Los más antiguos se movían con unas aspas en cuyos brazos se extendía un lienzo, a modo de vela, que impulsaba el viento. Entrando por San Antonio, a la izquierda, apartado de la población, se levanta una formidable torre de piedra, antiguo molino de viento que ha quedado inserto en la panorámica de la ciudad. Pero la mayoría de los molinos seguían el curso del río Montero, que se une después al del Rocinejo y acoge a los molinos de Castro Arriba, Castro Abajo y los Espartiores (Repartidores).

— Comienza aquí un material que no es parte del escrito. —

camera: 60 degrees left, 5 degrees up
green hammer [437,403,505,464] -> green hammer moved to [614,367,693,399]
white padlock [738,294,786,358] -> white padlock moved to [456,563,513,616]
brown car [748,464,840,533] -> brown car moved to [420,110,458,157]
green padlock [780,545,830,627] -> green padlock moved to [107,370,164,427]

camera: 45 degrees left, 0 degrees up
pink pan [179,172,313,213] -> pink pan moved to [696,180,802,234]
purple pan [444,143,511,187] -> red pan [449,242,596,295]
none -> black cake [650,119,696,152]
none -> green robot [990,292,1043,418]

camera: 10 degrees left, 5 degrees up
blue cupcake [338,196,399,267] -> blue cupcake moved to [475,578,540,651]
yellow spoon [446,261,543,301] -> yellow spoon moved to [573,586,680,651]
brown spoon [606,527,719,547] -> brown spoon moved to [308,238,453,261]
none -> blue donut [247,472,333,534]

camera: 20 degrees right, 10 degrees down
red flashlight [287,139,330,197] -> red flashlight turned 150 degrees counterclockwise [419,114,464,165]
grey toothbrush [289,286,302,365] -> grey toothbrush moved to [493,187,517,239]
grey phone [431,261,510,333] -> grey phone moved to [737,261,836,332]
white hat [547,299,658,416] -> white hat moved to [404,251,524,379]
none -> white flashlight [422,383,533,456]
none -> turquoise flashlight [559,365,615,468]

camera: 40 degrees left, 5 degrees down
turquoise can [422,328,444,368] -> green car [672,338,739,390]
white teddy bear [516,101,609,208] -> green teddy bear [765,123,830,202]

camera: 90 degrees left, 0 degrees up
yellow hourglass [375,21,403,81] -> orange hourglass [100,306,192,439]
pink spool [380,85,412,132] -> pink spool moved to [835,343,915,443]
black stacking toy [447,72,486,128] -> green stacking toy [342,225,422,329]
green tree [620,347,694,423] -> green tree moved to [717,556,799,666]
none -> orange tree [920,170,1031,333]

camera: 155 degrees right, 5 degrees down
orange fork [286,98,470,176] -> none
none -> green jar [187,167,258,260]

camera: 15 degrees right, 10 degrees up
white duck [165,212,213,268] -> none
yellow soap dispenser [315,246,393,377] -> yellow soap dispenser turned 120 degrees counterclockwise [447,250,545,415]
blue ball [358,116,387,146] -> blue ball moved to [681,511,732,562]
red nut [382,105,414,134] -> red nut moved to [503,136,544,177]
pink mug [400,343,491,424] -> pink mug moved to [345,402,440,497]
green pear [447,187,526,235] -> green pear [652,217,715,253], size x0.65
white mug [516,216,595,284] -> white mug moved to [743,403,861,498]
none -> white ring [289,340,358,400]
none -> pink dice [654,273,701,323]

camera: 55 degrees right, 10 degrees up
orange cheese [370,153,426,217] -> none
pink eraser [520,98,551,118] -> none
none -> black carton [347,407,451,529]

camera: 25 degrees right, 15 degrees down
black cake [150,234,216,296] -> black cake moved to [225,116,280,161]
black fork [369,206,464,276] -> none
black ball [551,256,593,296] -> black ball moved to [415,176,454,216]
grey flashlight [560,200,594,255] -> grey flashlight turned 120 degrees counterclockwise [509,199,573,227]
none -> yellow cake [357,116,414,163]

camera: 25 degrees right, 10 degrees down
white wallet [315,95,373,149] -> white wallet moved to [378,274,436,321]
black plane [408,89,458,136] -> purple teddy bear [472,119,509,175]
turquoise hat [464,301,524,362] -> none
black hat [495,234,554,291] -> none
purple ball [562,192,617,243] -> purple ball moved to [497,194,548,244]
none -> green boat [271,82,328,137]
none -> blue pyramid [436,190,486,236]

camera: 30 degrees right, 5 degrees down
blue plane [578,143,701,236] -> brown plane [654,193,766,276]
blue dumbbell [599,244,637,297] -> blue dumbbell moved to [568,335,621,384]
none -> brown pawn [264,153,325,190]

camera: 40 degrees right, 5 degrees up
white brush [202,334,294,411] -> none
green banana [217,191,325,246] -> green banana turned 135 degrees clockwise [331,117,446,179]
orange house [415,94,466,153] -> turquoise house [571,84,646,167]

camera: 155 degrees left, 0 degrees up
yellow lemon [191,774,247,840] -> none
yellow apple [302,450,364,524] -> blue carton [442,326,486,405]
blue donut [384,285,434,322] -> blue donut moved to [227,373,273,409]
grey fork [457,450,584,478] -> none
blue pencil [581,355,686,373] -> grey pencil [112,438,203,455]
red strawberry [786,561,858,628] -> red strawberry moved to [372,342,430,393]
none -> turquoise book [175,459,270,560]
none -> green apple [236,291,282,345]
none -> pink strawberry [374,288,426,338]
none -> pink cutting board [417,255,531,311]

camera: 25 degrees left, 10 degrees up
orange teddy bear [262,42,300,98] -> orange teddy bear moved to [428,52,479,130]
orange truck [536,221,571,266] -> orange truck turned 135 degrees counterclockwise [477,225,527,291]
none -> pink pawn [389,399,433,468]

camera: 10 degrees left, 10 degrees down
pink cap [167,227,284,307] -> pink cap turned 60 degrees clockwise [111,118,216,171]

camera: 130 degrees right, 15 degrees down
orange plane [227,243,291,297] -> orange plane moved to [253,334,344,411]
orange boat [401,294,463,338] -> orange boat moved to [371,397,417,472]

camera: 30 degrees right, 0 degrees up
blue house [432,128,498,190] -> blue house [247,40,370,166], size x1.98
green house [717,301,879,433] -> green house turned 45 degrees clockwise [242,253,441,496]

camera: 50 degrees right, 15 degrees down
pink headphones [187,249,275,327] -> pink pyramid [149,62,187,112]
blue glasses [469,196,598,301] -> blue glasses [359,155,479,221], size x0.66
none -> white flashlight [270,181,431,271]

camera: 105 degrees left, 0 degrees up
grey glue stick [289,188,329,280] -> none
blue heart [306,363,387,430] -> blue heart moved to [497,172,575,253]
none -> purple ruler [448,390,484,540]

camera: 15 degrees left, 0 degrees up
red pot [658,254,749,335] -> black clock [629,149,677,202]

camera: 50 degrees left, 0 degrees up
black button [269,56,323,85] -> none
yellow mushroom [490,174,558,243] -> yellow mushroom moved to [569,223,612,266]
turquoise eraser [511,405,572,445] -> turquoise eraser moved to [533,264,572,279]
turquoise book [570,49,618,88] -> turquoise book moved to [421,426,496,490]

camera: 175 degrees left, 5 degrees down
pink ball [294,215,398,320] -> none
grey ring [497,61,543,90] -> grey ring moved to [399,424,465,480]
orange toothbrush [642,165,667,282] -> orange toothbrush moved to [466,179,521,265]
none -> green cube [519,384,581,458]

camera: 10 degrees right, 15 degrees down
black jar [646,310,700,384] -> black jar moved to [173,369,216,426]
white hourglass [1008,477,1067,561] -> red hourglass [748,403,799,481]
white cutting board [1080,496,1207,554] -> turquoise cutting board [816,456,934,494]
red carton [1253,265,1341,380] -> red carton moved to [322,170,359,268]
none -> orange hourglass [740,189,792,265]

En la Cañada Real del Puerto se encuentran los molinos Perdido, Nuevo, Halcón y Cárdenas. Y a la derecha del camping “Los Gazules”, el Acebuchal, el Nogal y el Olivar. Río arriba de Patrite, se encuentran los de la Pasada del Canto, la Chiva, la Menacha, la Llave, San Jorge, San Francisco, El Prado y la Molineta. Otros tantos molinos han desaparecido o están sin identificar: El Arenal, a 1.300 metros de Alcalá; Arrebatacapas, a 2 kilómetros; Aurora, a 3.200 metros; la Dehesilla, a un kilómetro de la ciudad, con dos edificios y dos albergues; Los Hoyos de Gregorio, a 8.300 metros de la ciudad; las Majadas de Hijuelo, con dos edificios a seis kilómetros; La Pasada de las Huertas a 5.500 metros con dos edificios, y San Jorge a 9 kilómetros de la población con un edificio de dos pisos. La mayoría eran molinos de agua y algunos de viento. Había tres clases de molinos de agua: los de torrenteras de mucha agua, los instalados en el cauce normal de un río y los hidráulicos movidos por el aire.
En los pueblos marítimos, como San Fernando y El Puerto de Santa María, había molinos, llamados de marea, cuyas muelas se movían con la fuerza motriz del flujo y reflujo de las mareas. Cuando el mar subía (marea ascendente), llenaba una cuenca de reserva para el molino, quedando el agua retenida hasta bajar (marea descendente). Todavía se conserva el molino de marea de El Puerto, frente a la estación de ferrocarriles. Es un noble edificio de piedras ostionadas, que conserva su estructura externa perfectamente.